#### [Your goal]
Work through the entries below and show every line in which "down" is found.

Stored items

____

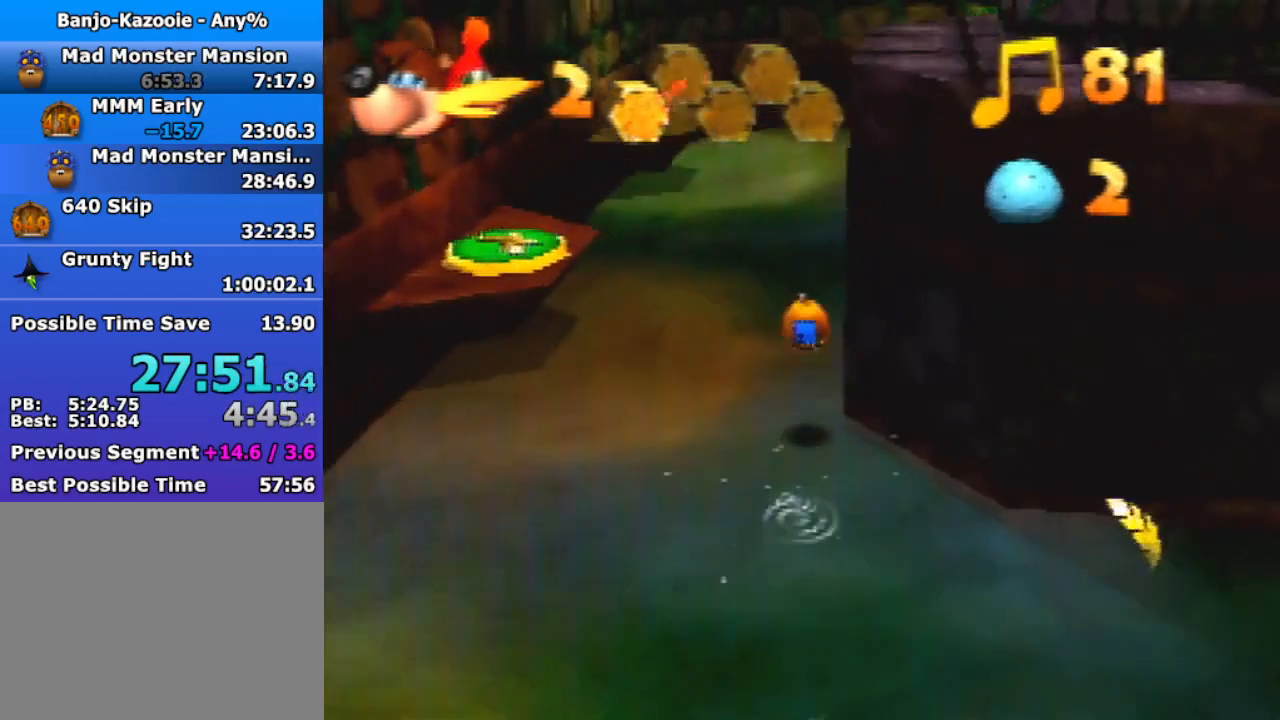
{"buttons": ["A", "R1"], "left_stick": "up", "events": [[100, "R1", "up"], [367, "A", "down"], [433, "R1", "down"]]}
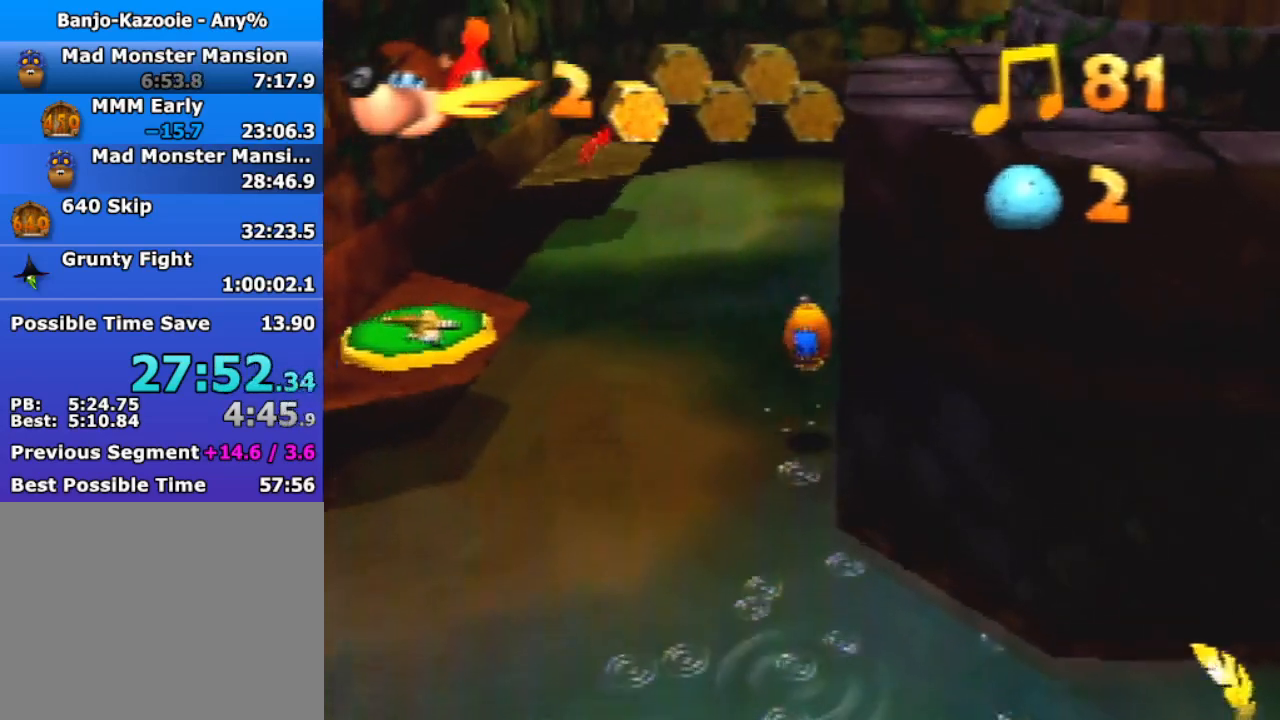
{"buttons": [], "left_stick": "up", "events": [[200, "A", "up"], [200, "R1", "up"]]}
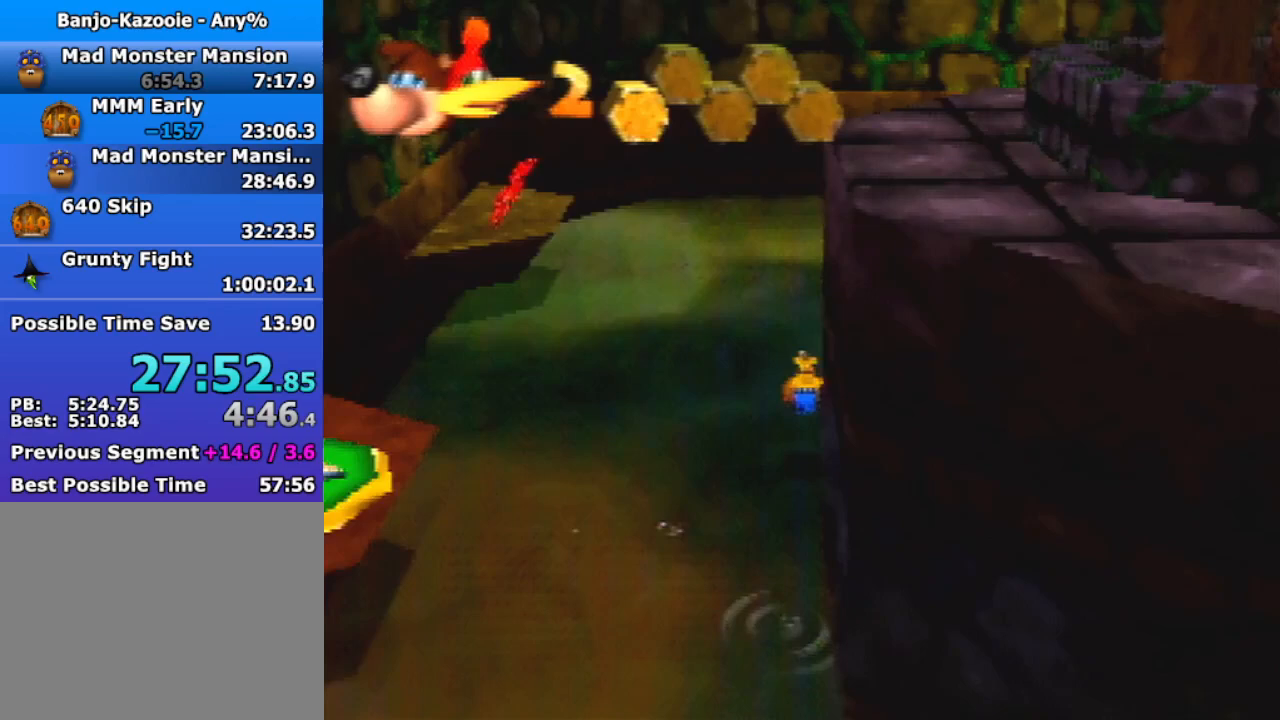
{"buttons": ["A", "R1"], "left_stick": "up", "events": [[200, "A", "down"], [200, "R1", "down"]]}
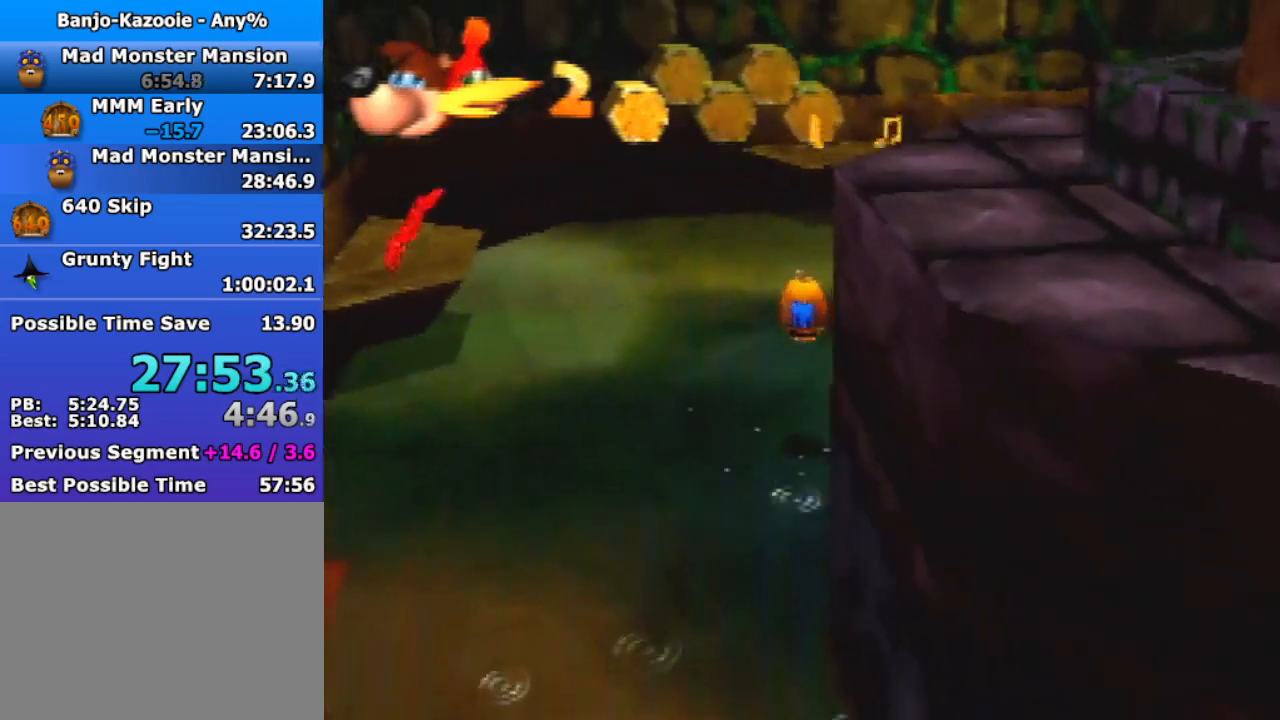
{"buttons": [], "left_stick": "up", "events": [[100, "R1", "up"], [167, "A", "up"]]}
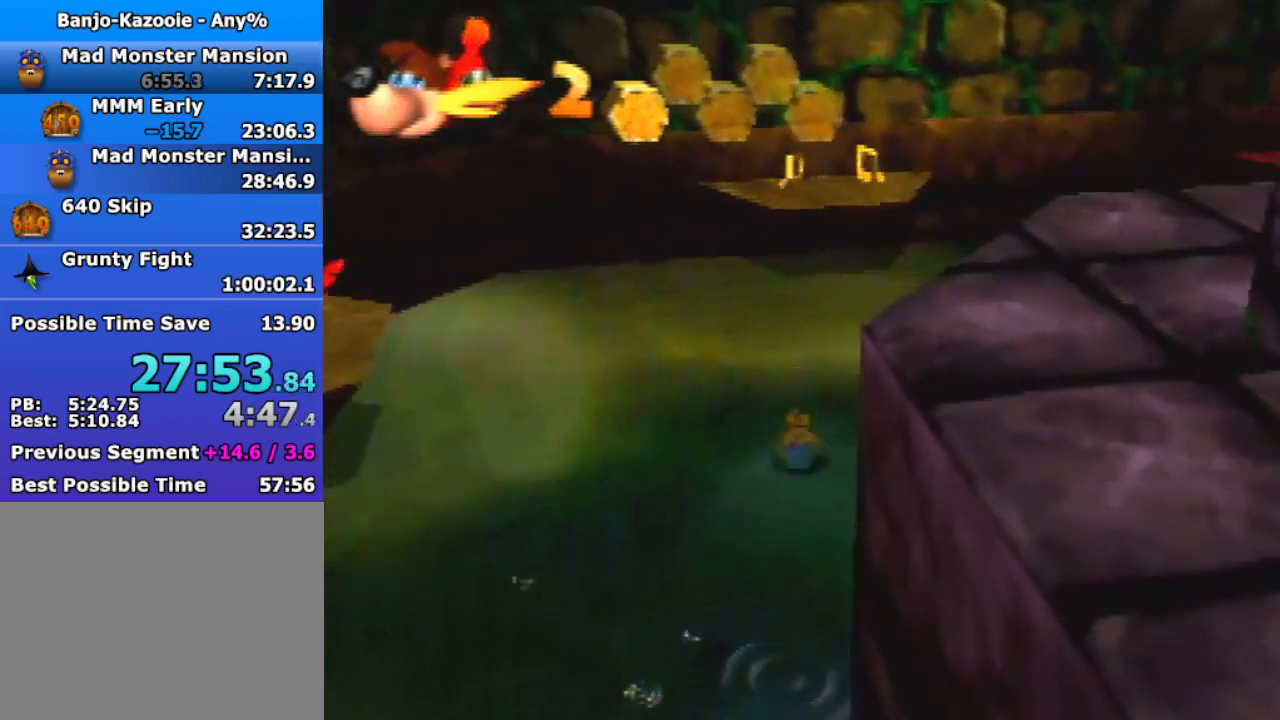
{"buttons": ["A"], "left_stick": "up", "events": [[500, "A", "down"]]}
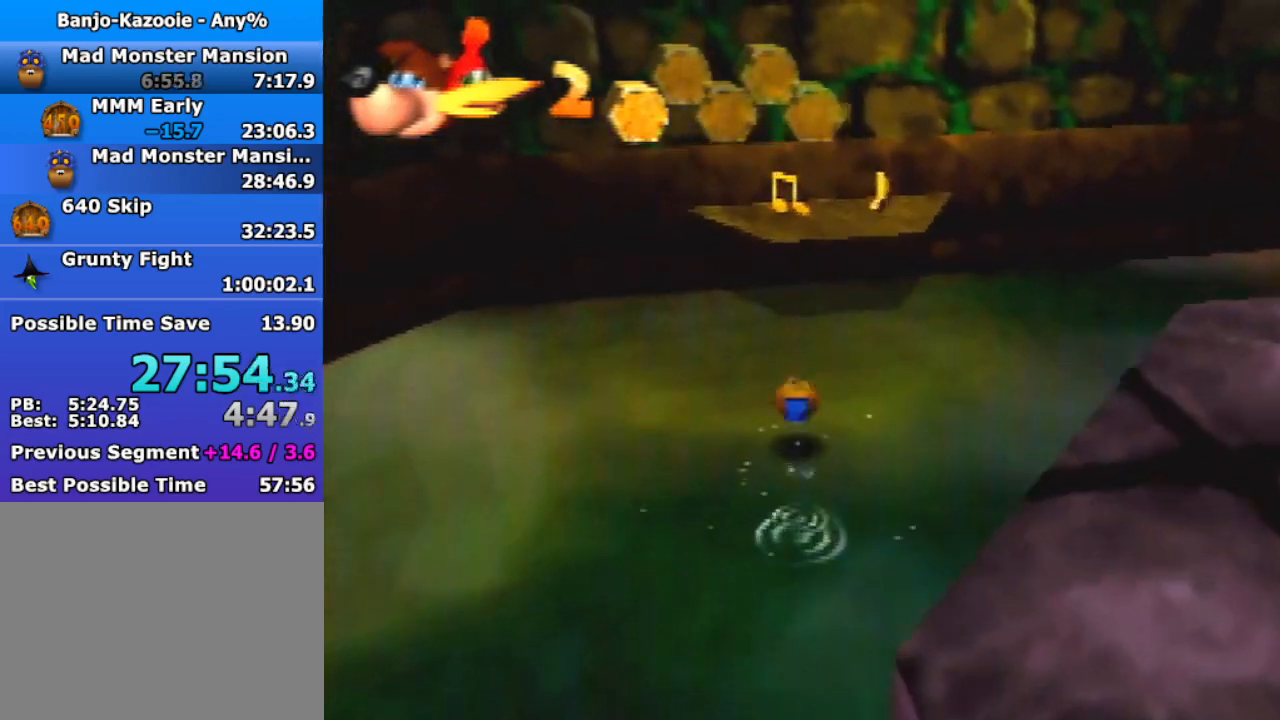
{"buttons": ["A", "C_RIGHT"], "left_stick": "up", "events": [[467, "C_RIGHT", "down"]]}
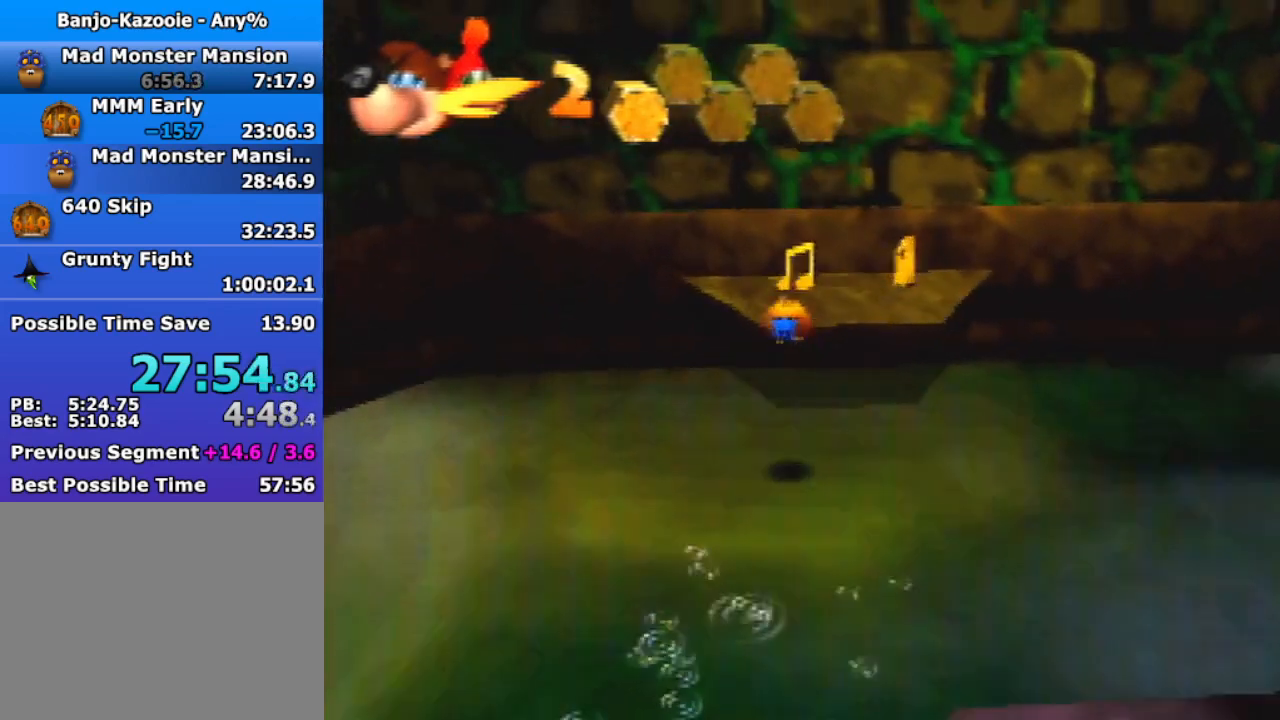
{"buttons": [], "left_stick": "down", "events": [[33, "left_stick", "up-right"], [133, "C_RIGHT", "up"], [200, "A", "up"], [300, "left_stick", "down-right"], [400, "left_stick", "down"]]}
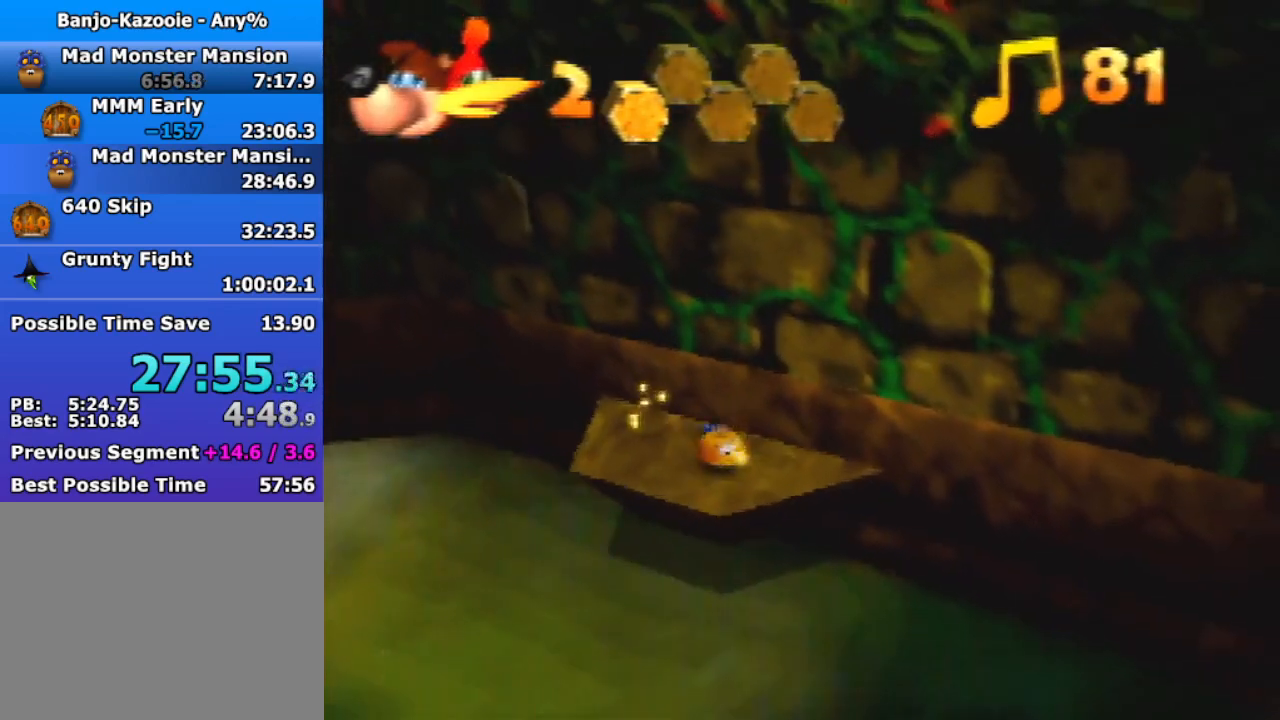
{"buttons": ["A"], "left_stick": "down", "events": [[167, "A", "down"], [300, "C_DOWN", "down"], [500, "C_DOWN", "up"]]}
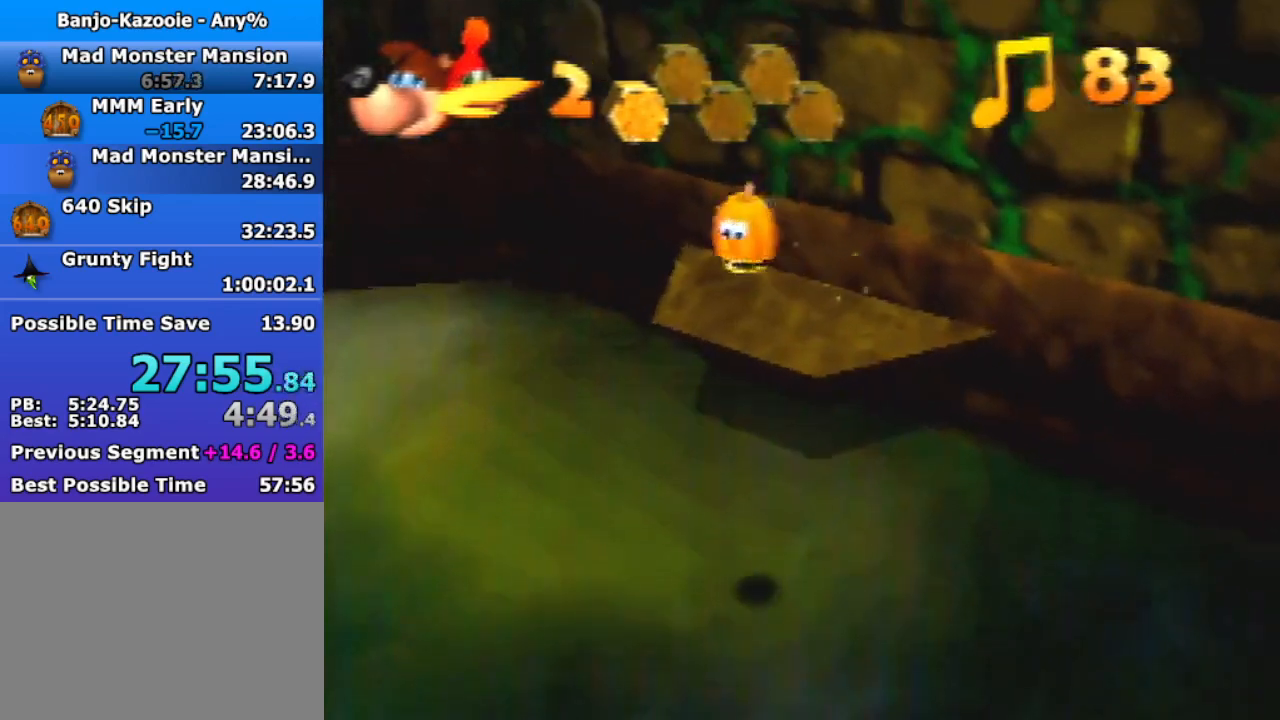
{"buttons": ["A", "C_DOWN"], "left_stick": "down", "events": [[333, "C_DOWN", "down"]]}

____

#### [Solution for this exercise]
{"buttons": ["A", "R1"], "left_stick": "up", "events": [[100, "R1", "up"], [367, "A", "down"], [433, "R1", "down"]]}
{"buttons": ["A", "R1"], "left_stick": "up", "events": [[200, "A", "down"], [200, "R1", "down"]]}
{"buttons": ["A"], "left_stick": "up", "events": [[500, "A", "down"]]}
{"buttons": ["A", "C_RIGHT"], "left_stick": "up", "events": [[467, "C_RIGHT", "down"]]}
{"buttons": [], "left_stick": "down", "events": [[33, "left_stick", "up-right"], [133, "C_RIGHT", "up"], [200, "A", "up"], [300, "left_stick", "down-right"], [400, "left_stick", "down"]]}
{"buttons": ["A"], "left_stick": "down", "events": [[167, "A", "down"], [300, "C_DOWN", "down"], [500, "C_DOWN", "up"]]}
{"buttons": ["A", "C_DOWN"], "left_stick": "down", "events": [[333, "C_DOWN", "down"]]}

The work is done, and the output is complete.